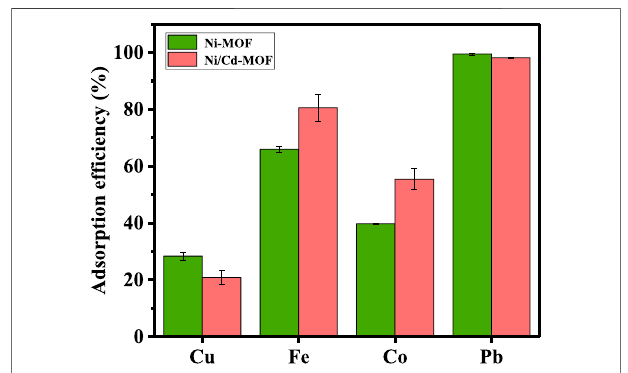
FIGURE 8| The adsorption ofvarious heavy metals ions by Ni-MOF and Ni/Cd-MOF.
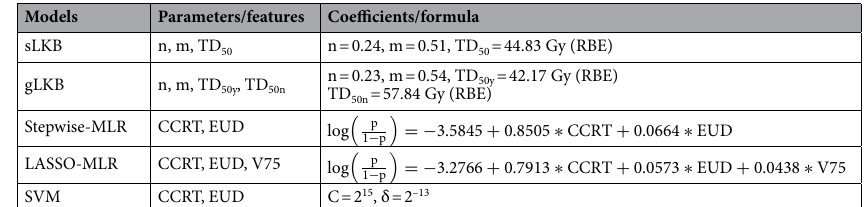
Table 2. Feature selection results and parameter values for sLKB, gLKB, Stepwise-MLR, LASSO-MLR, and SVM models. sLKB standard Lyman–Kutcher–Burman, gLKB generalized Lyman–Kutcher–Burman,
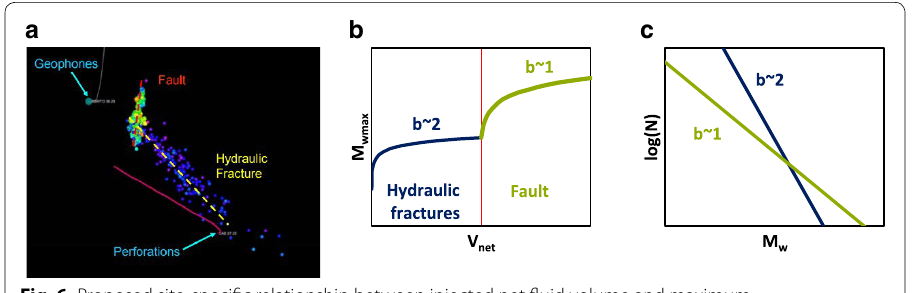
Fig. 6 Proposed site‑specific relationship between injected net fluid volume and maximum fluid‑injection‑induced seismic moment magnitude. a Higher magnitude seismic events in green indicate fault activation after a hydraulic fracture (characterized by lower magnitude seismic events in blue) develops from the injection point (perforations) and hits the fault (Maxwell et al. 2008). b Schematic of a hypothetical site‑specific magnitude–net volume relation that changes once the fluid pressure front reaches a fault. c Schematic of a hypothetical cumulative frequency ( N )–magnitude ( M w ) distribution of fluid‑injection‑induced seismic events caused by hydraulic fracturing ( b ~ 2) and fault activation ( b ~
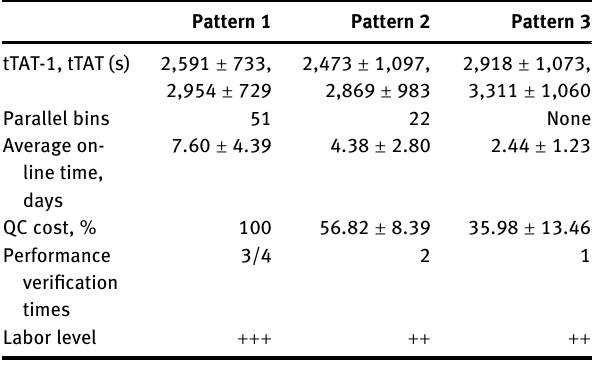
Table  : The simulation results for Pattern  , Pattern  and Pattern  .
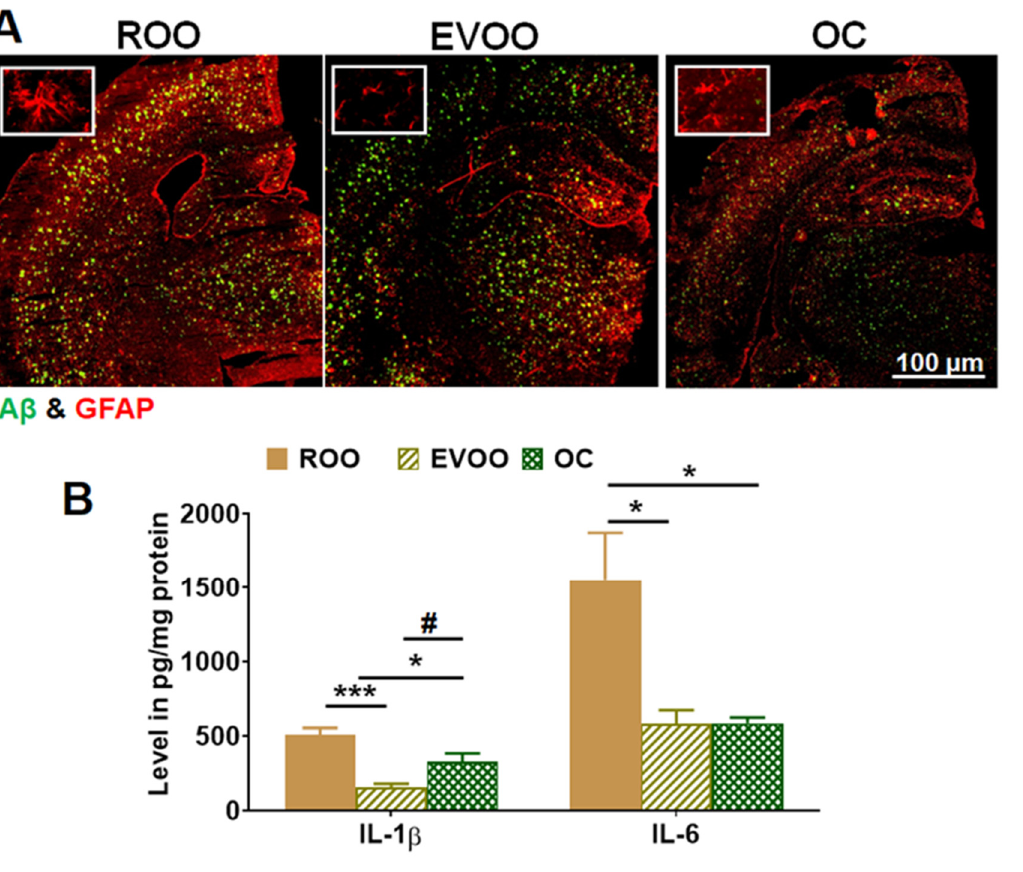
Figure 5. Effect of EVOO and OC consumption (0.5 μ g/kg) for three months on astrocytes activation and cytokines in 5xFAD mouse brains. ( A ) Representative brain sections stained with anti ‐ GFAP antibody and anti ‐ A β (6E10 antibody) to detect activated astrocytes (seen at higher magnification in the closed inserts, 500 μ m). ( B ) Brain levels of the cytokines IL ‐ 1 β and IL ‐ 6 as determined by ELISA (n = 6 mice per group). Values were normalized to the ROO group (1.0). Data are presented as mean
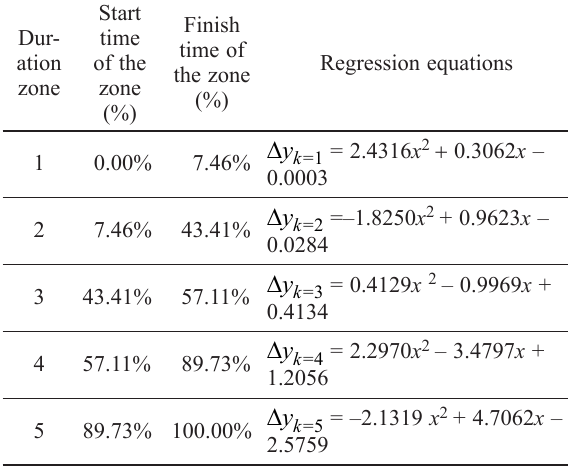
Table 8. Regression equations to calculate the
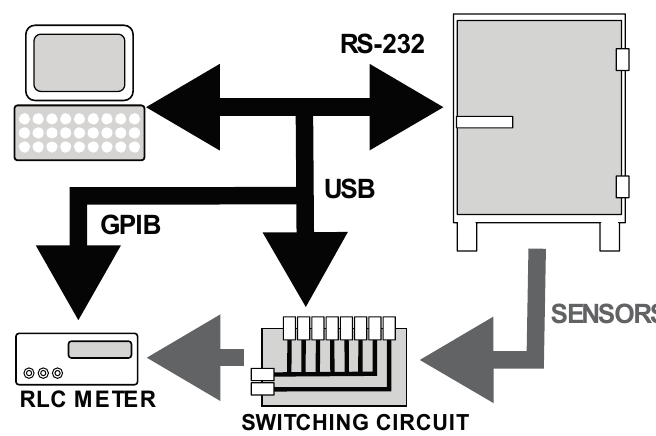
Figure 3. Evaluation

-=-=-

* **WHAT NEEDS TO BE DONE**:
Consider the material above. Report how many of its lines contain the word "results", and nothing more.

* **COMPLETED EXERCISE**:
2